There are elements of SimCity that lead one to believe they’ll be playing for quite some time. The promise of open-endedness that is assumed with the series is one. The other is the possibilities opened up for multiplayer experiences. However, in its current state, SimCity is too broken to do anything other than break any spell possibly cast on a player. Server disconnects, regional sharing not working, traffic AI issues – they all work against giving the game another chance. SimCity is the bath salts of video games. You may get hooked, but eventually someone’s face is going to be eaten.

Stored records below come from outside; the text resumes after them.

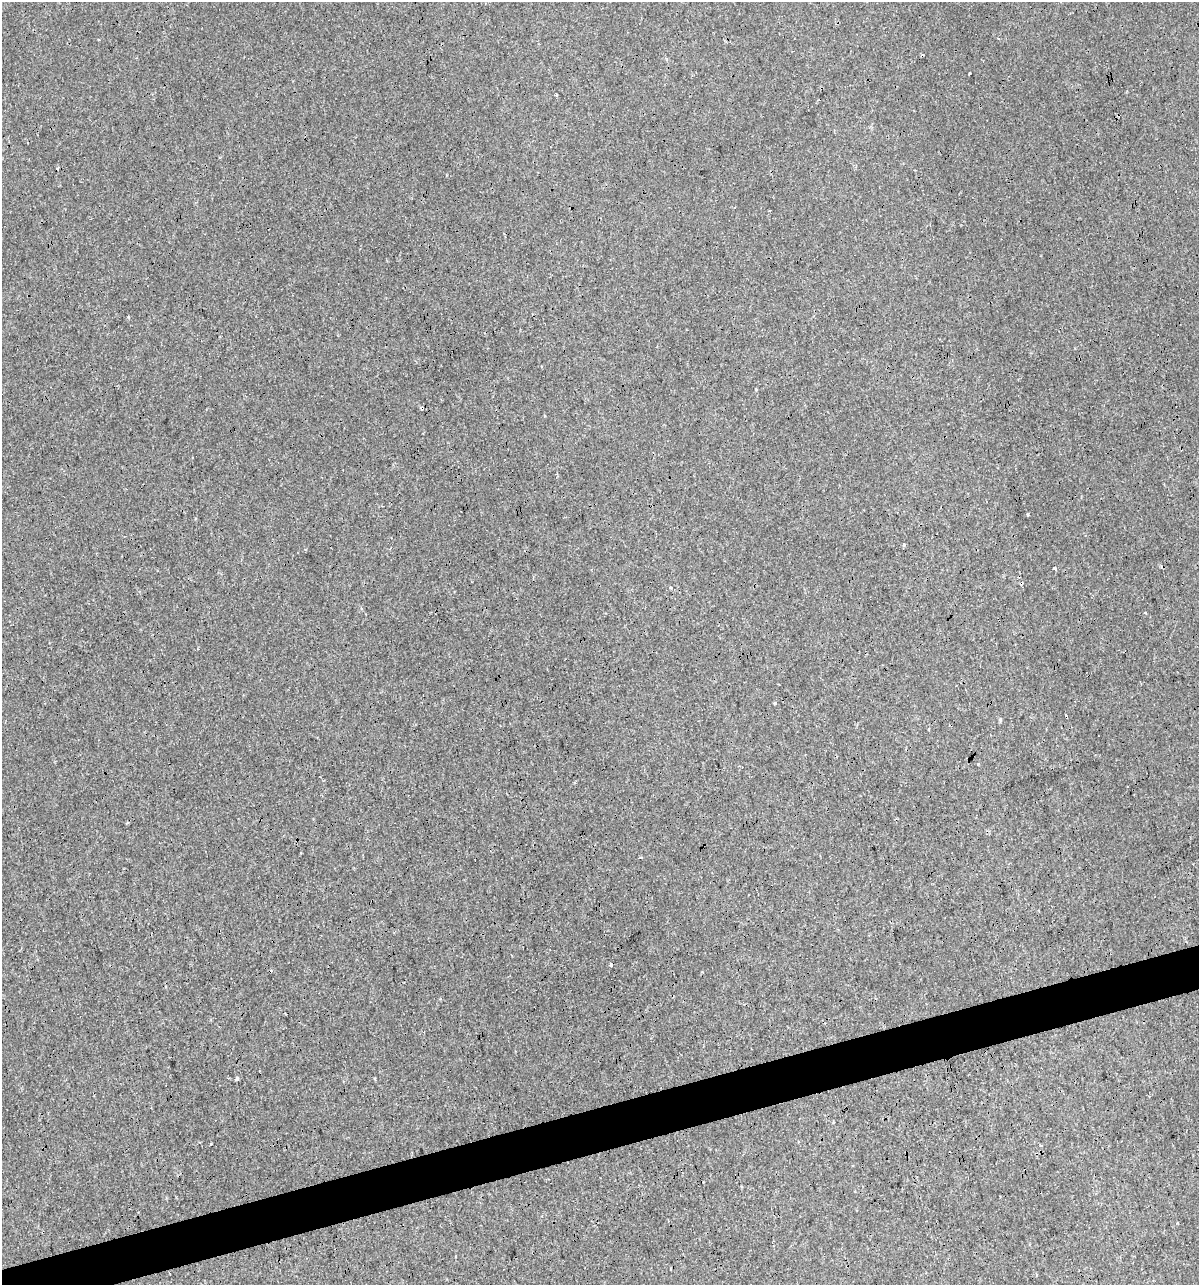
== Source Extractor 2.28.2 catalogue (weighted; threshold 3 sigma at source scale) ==
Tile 7 of 4 x 4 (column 3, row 2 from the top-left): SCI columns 2441-3637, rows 2567-3849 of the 4930 x 5132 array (HDU 1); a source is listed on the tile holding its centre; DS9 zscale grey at full resolution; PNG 1201 x 1287 px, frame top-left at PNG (2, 2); no overlay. Shown black and unused: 4% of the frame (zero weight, under 3 of 4 exposures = <1% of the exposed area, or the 3 px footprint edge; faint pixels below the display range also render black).
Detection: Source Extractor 2.28.2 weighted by HDU 2 'WHT'; one run over the whole footprint, this tile lists its part. Background 2.15e-04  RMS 0.0017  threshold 0.00763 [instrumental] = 3 sigma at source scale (4.5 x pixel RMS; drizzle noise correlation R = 1.50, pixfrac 1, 0.0396/0.0396 arcsec/px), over >= 5 px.
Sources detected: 18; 5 cosmic-ray / hot-pixel residue — not listed; the other 13 listed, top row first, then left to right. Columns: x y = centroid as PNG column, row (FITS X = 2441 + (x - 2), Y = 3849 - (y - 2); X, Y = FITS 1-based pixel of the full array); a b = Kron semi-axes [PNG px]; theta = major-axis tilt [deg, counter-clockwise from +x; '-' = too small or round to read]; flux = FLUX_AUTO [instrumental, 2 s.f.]
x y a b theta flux
98 40 3 3 - 0.38
556 95 3 2 - 0.18
769 211 3 2 - 0.16
422 408 4 4 - 0.47
1027 514 3 3 - 0.28
903 545 4 3 - 0.29
1055 569 3 3 - 1.5
670 587 4 3 - 0.2
774 703 3 3 - 0.49
1000 720 5 5 - 0.21
640 858 4 3 - 0.27
237 1079 4 3 - 0.92
211 1144 2 2 - 0.17
Overlapping masked pixels (flux is a lower limit): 1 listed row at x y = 422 408
Unlisted compact peaks at least as high as the median listed source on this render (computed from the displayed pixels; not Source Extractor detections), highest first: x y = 128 317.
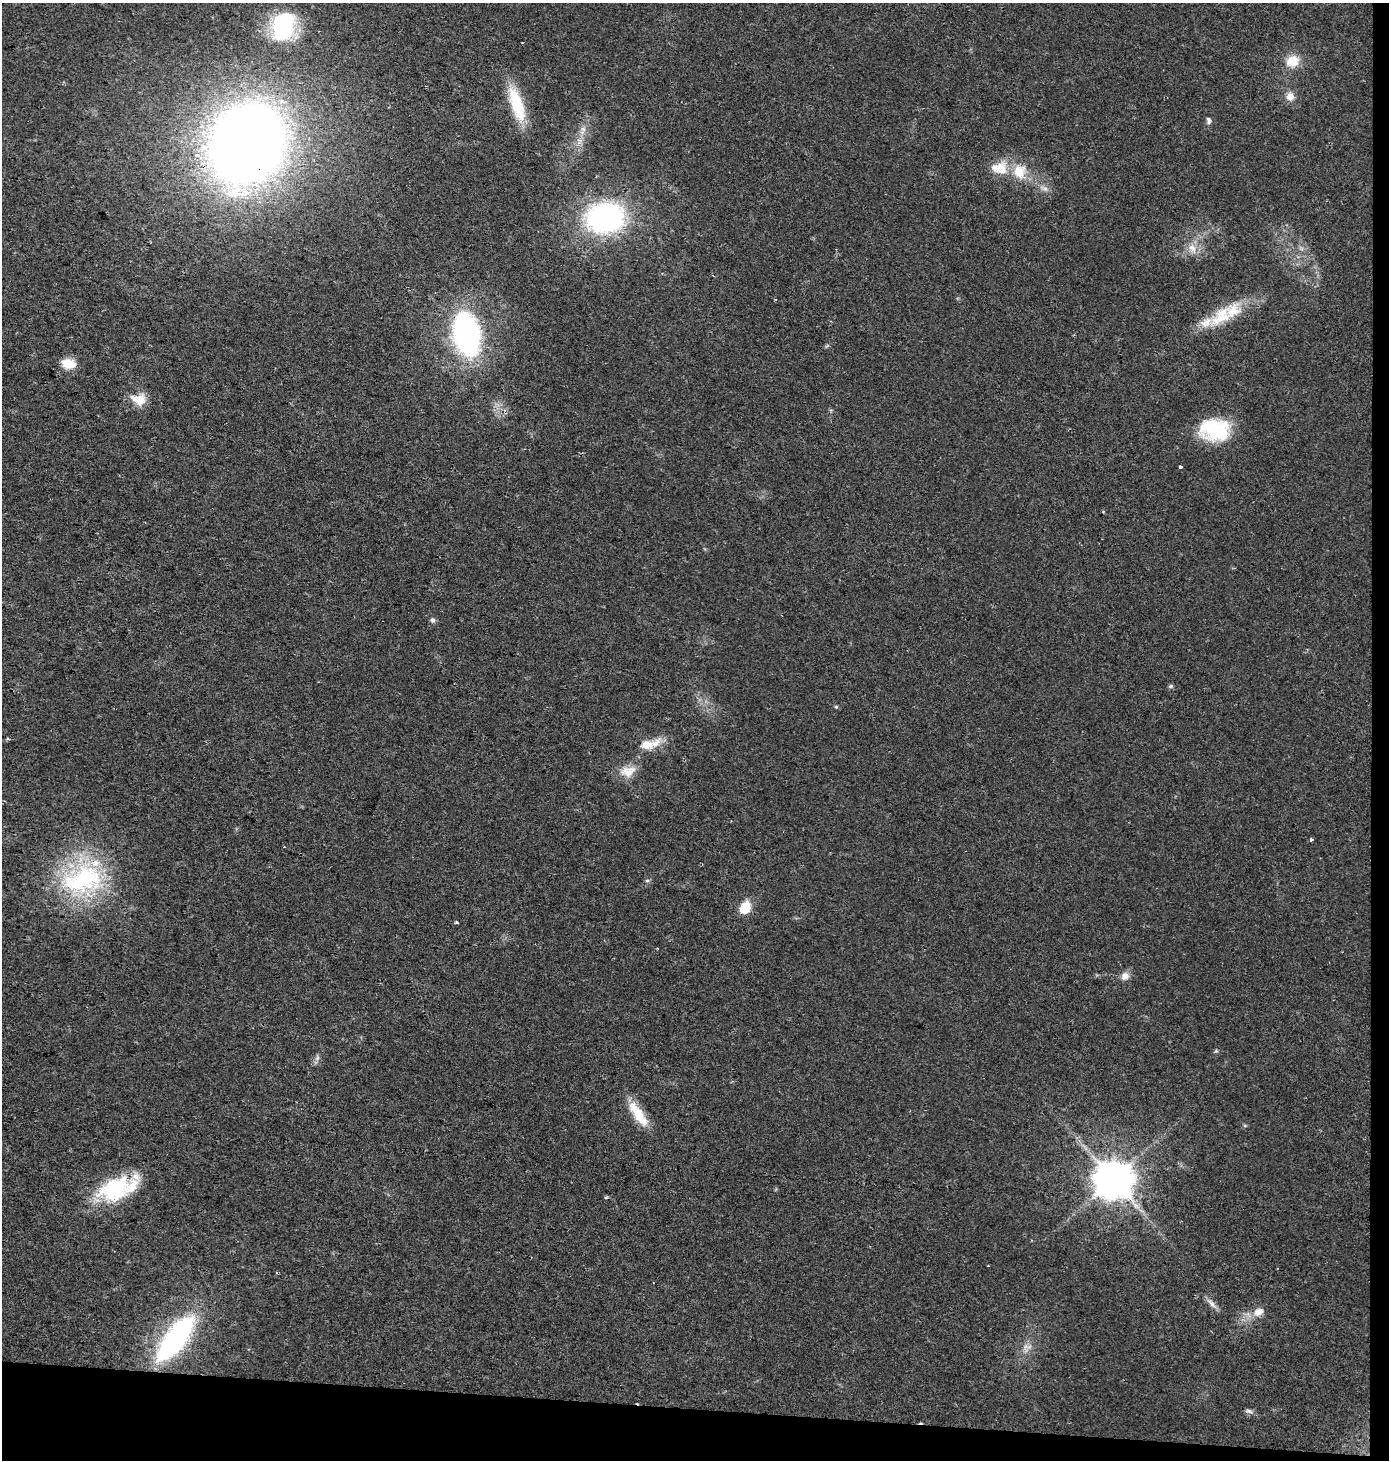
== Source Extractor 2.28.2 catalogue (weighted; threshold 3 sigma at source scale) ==
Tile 9 of 3 x 3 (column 3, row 3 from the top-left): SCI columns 3012-4398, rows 1-1458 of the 4626 x 4380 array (HDU 1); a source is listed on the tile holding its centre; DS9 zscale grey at full resolution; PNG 1391 x 1462 px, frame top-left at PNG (2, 3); no overlay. Shown black and unused: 5% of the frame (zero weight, under 2 of 3 exposures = <1% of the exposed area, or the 3 px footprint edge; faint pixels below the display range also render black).
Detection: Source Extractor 2.28.2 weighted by HDU 2 'WHT'; one run over the whole footprint, this tile lists its part. Background 0.0439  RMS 0.0058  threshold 0.0263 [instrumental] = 3 sigma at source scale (4.5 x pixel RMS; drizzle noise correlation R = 1.50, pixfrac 1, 0.0396/0.0396 arcsec/px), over >= 5 px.
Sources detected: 45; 3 cosmic-ray / hot-pixel residue — not listed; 2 inside a brighter listed object's ellipse — not listed separately; the other 40 listed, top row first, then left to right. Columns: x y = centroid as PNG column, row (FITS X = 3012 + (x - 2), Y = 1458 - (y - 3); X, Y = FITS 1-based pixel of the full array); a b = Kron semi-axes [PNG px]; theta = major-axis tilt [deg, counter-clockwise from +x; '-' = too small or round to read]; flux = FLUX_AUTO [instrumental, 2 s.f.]
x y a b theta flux
283 26 27 21 78 66
1293 61 13 12 - 12
1290 96 11 11 - 4.7
517 104 45 14 -72 25
1208 120 10 6 -83 1.7
583 129 8 6 -3 2.3
246 144 59 51 56 790
1000 168 25 18 -6 13
1019 171 20 18 -87 14
1044 188 15 4 -20 2.6
605 218 32 25 6 130
1192 248 14 9 -49 5.5
1221 316 41 20 44 22
467 334 36 21 -78 140
68 364 18 12 -8 8.9
139 399 19 14 -10 10
1215 430 33 23 -3 41
1180 467 4 3 - 1.7
432 620 7 6 - 1.8
1171 686 6 5 - 1.1
836 707 5 5 - 0.68
647 744 19 12 3 10
628 771 23 14 10 8.7
1311 839 4 3 - 1.3
83 880 61 39 12 86
647 880 6 4 1 0.86
745 908 14 10 65 12
456 922 4 3 - 0.7
1125 976 10 9 - 4
317 1058 8 5 46 1.6
638 1114 37 11 -55 17
1245 1126 6 4 -19 0.7
1113 1179 11 10 - 1700
117 1188 48 24 21 49
606 1198 5 3 - 0.65
1212 1304 20 6 -47 3.4
1258 1312 15 11 28 6.1
175 1338 39 14 52 150
1026 1348 15 4 -87 2.8
1249 1411 11 5 -7 1.7
Overlapping masked pixels (flux is a lower limit): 1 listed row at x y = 246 144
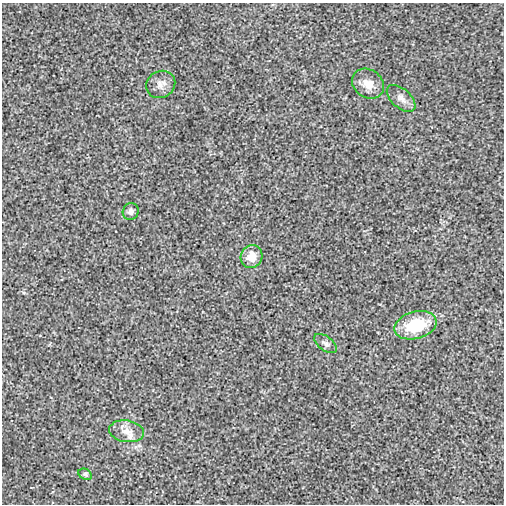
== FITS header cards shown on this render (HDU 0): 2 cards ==
NAXIS1  =                  502
NAXIS2  =                  502

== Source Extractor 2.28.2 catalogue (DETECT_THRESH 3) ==
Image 502 x 502 px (HDU 0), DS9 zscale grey, 1 PNG px = 1 image px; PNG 506 x 506 px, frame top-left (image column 1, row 502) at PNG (2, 3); each listed source drawn as its Kron ellipse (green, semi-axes under 4 px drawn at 4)
Background -1.71e-04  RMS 0.0026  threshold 0.00783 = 3 sigma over >= 5 px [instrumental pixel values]
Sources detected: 9; all 9 listed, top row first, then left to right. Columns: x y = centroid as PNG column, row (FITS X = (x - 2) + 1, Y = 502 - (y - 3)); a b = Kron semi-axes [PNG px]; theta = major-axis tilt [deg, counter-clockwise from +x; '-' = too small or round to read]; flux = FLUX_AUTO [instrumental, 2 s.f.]
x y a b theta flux
161 84 15 13 32 1.4
368 84 17 14 -36 2.2
401 98 17 9 -42 1.3
131 211 8 8 - 0.64
251 257 12 10 60 2.4
415 325 21 13 16 8
325 343 13 7 -37 0.74
127 431 17 11 -9 1.9
85 474 7 5 -29 0.32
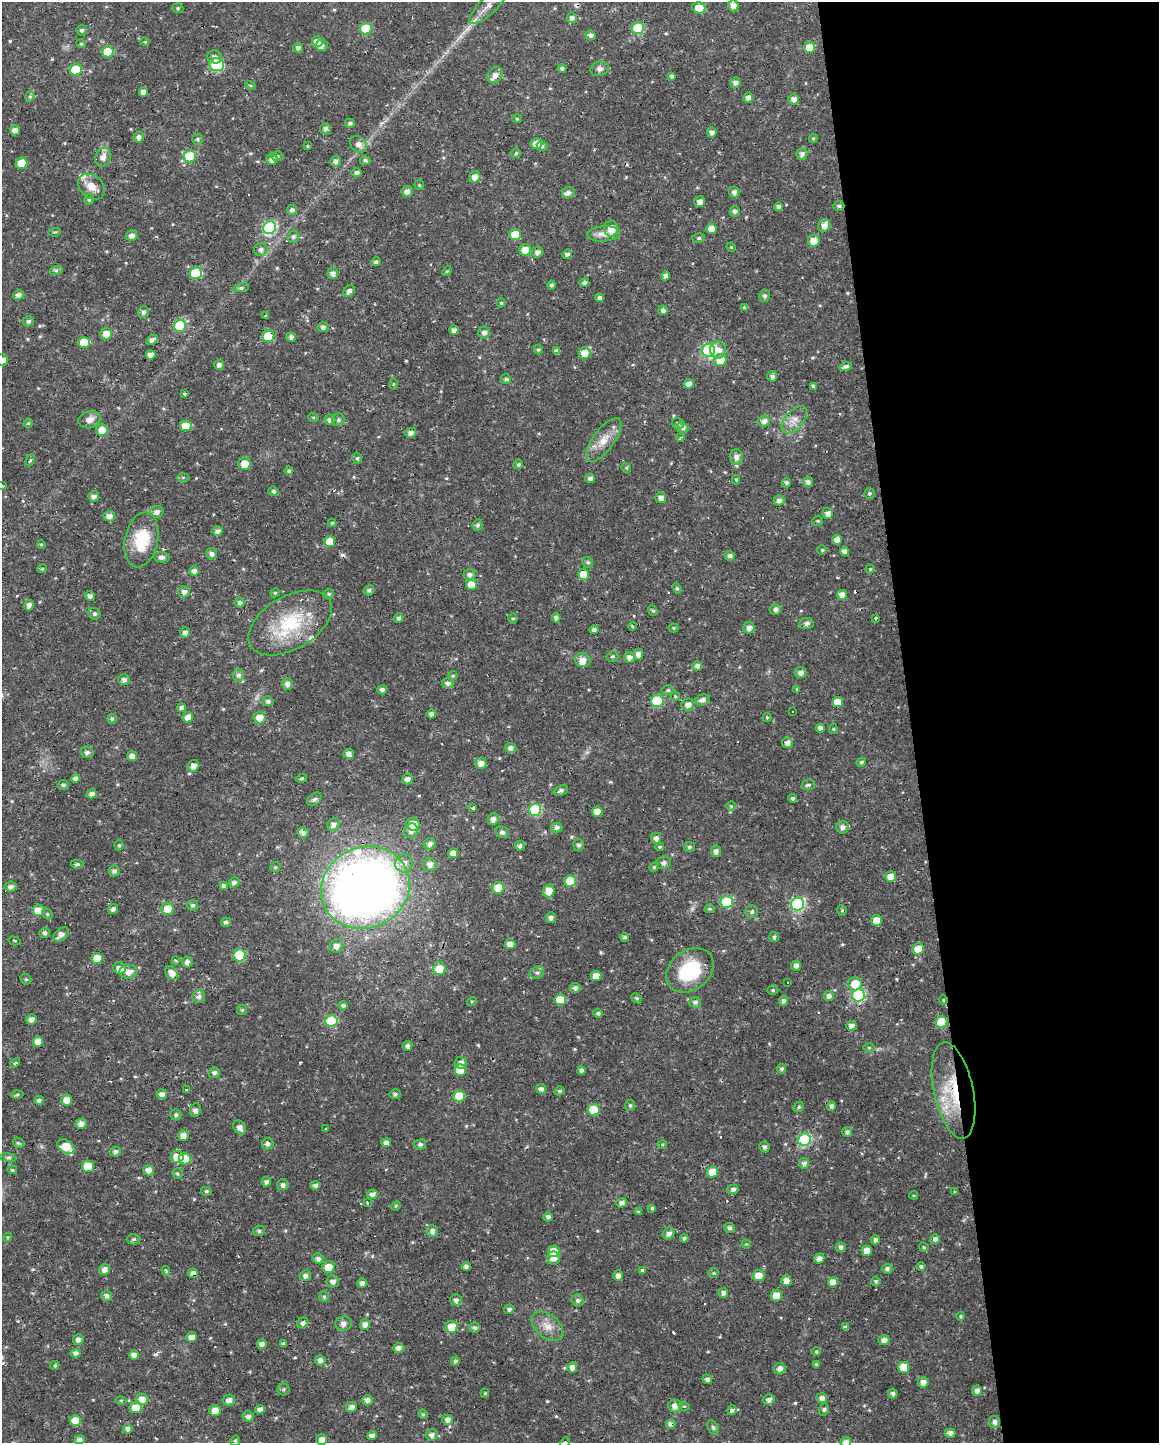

scivSimCity veterans will be turned off by the small city size and always on DRM requirement… oh and constant disconnects. New players may be turned confused by the entire concept… and the constant disconnects. Players on the fence can be left wanting by the constant disconnects. In essence – EA made a game that has universally no appeal. There’s just not enough good to outweigh the bad when it comes to playing this game.

The botched release really hurt this game, and it isn’t as if this game had much going in its favor. It took me ages to be able to even play the damn thing, only to get booted off the server and stuck waiting for twenty minutes. The inane, have to wait to bypass tutorial that tries to start on every server, the utter lack of foresight into the launch, the nanny state against players disguised and lauded as “multi-player features”, the DLC that could be had if you bought the Special Super Ultra Limited Amazing Hyper Fighting featuring Virtua edition 2 with Matching Service edition even though there was already a digital deluxe edition.

More and more of EA/Maxis’s lies have been exposed. You can read more about them all across the Internet (I recommend Rock, Paper, Shotgun’s amazing coverage). Basically, if EA said it, it probably was a lie. The continued existence of The Sims bringing elements of that game along for the ride… the list can go on but really, this is a giant steaming heap of feces.

Short Attention Span Summary:
Lies, damned lies, and pre-order hype. SimCity 2013 is a game that could have been fun, but is pretty much digitized poop with apologists (both paid robots and Maxis talking heads) saying this was their vision. I don’t think any studio sets out to make the worst game ever… except for Color Dreams. Avoid this game until it hits the bargain bin.